Durante 16 anos, eu trabalhei com essas crianças e com menores infratores recolhidos a institutos educacionais, no Rio de Janeiro e em Brasília e, por isso, sabia dos riscos a que incorre uma criança que passa a noite ao relento.

Em decorrência dessa omissão, critiquei o ex-governador em sucessivos artigos publicados em ‘O Globo’ e no ‘Jornal do Brasil’, e Garotinho esperava uma oportunidade de retaliar.

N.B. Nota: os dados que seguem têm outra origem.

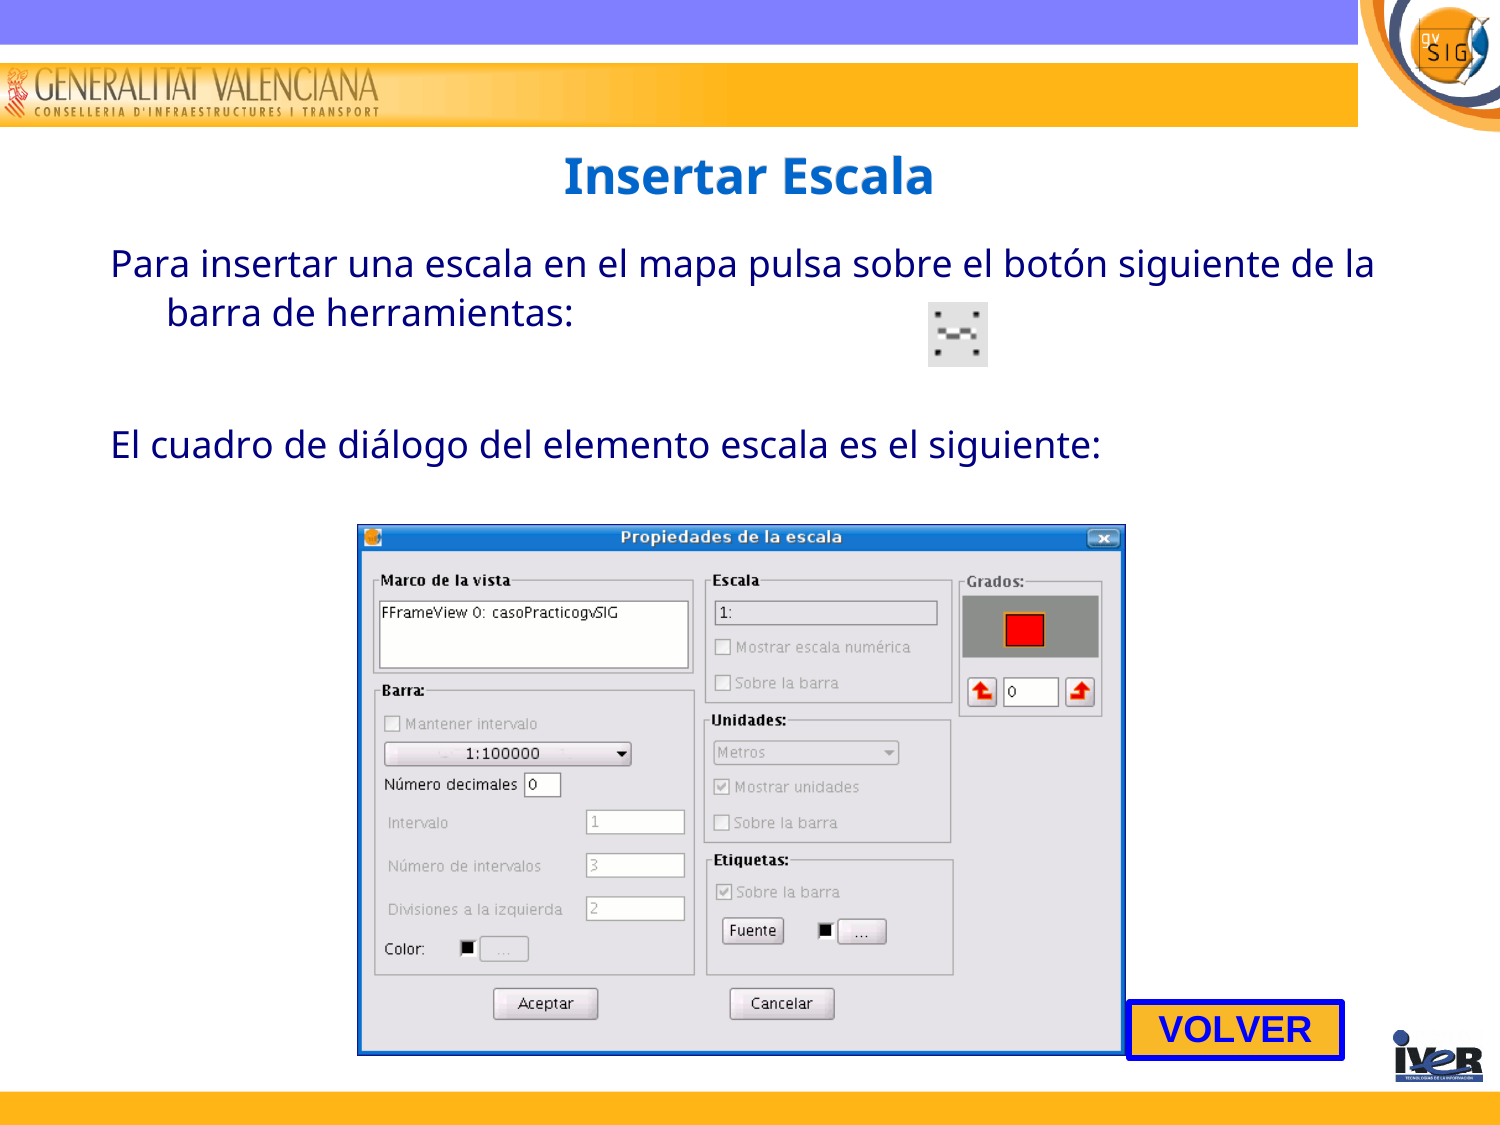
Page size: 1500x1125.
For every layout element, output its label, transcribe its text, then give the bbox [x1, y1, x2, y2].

A oportunidade veio quando publiquei no ‘O Globo’ um grande artigo com o título de “Procura-se sócio para Boca de Fumo no Leblon”.

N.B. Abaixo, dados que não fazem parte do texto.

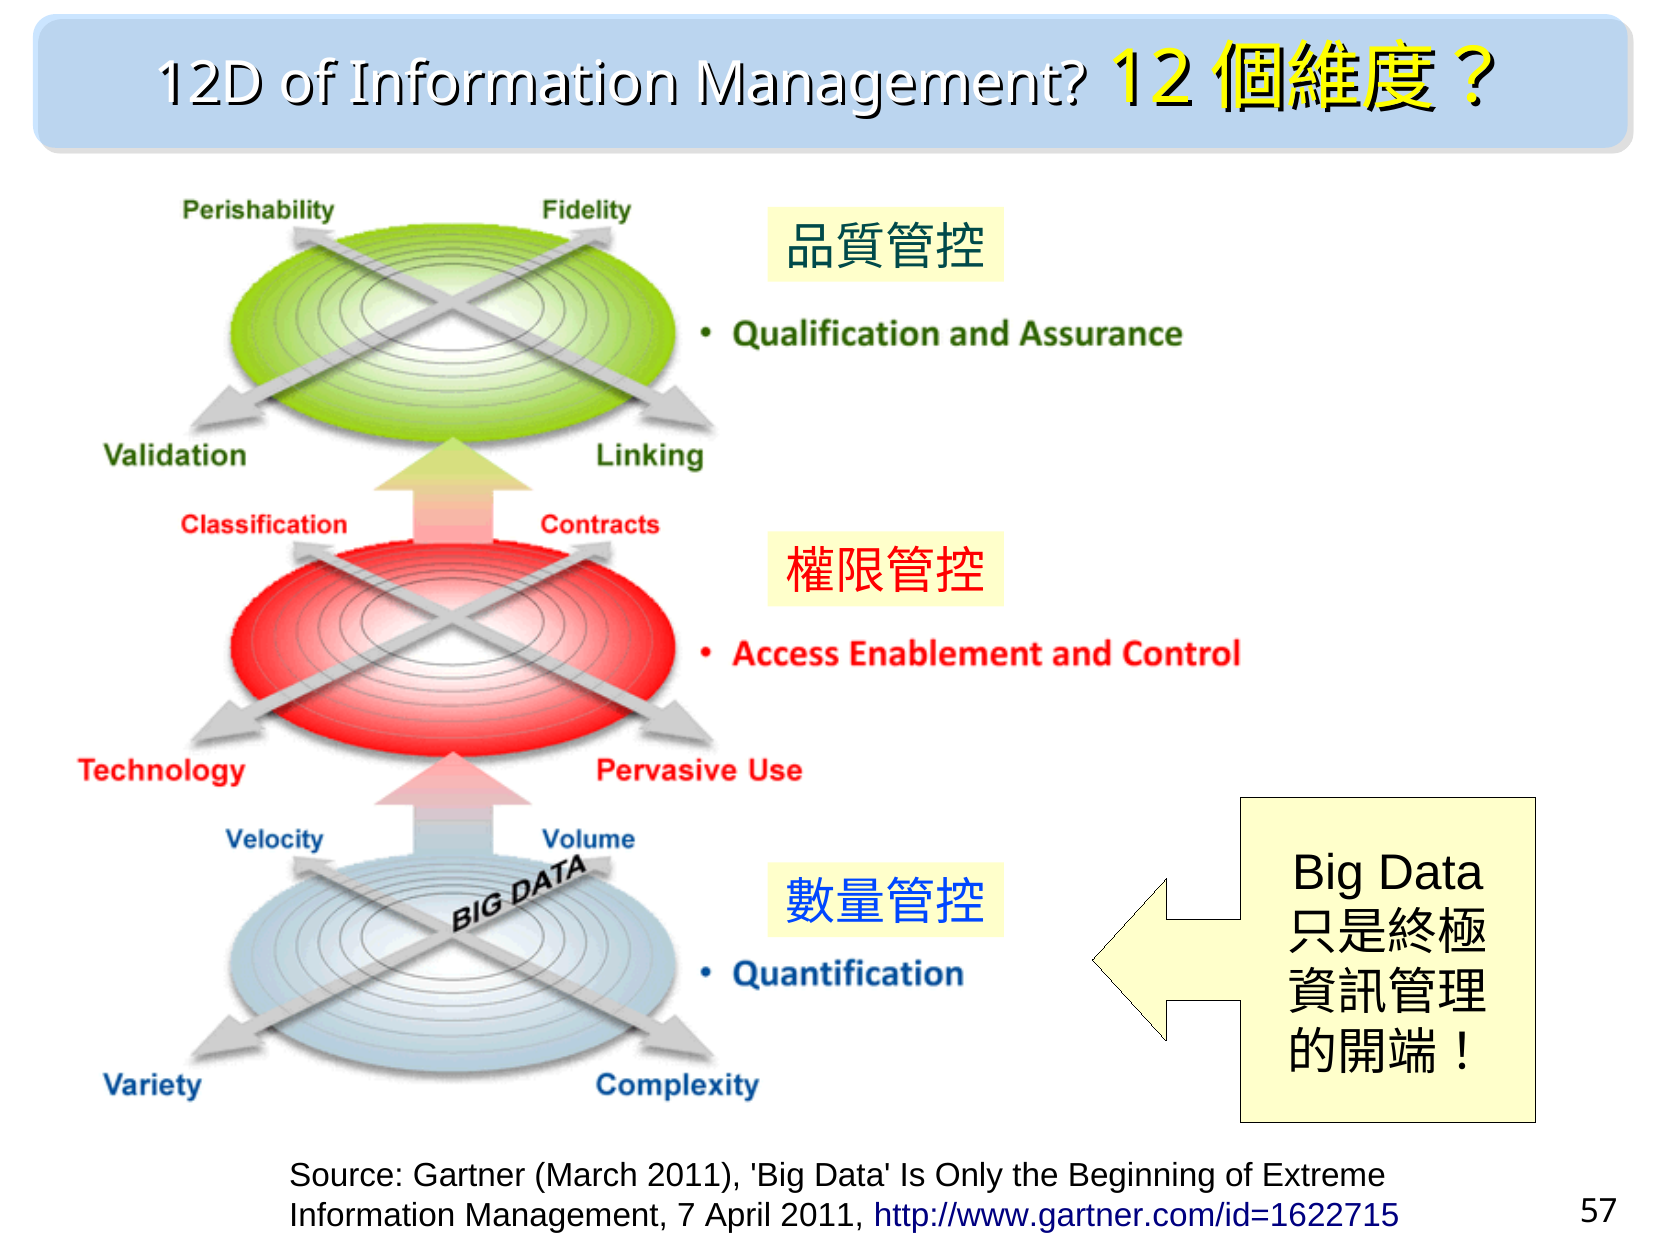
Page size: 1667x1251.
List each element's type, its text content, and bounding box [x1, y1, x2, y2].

text_box 權限管控 [767, 531, 1004, 607]
text_box Big Data 只是終極 資訊管理 的開端！ [1092, 797, 1536, 1123]
text_box Source: Gartner (March 2011), 'Big Data' Is Only the Beginning of Extreme Information Management, 7 April 2011, http://www.gartner.com/id=1622715 [274, 1145, 1430, 1241]
text_box 品質管控 [767, 206, 1004, 282]
picture [57, 177, 1362, 1123]
text_box 數量管控 [767, 862, 1004, 938]
title 12D of Information Management? 12個維度？ [0, 7, 1665, 148]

Vocês podem imaginar a reação a um artigo como esse. Nele eu propunha, entre outras coisas, entregar a Garotinho o endereço de 50 pontos de venda de drogas no Rio de Janeiro. Isso mesmo. E a reação do ex-governador não tardou. No dia seguinte, fui intimado pelo então chefe da Policia Civil no Rio, Álvaro Lins, a prestar depoimento na antiga sede do DOPS, na Rua da Relação, no centro do Rio. Justamente no tenebroso teatro de sombrio passado e vergonhosa memória.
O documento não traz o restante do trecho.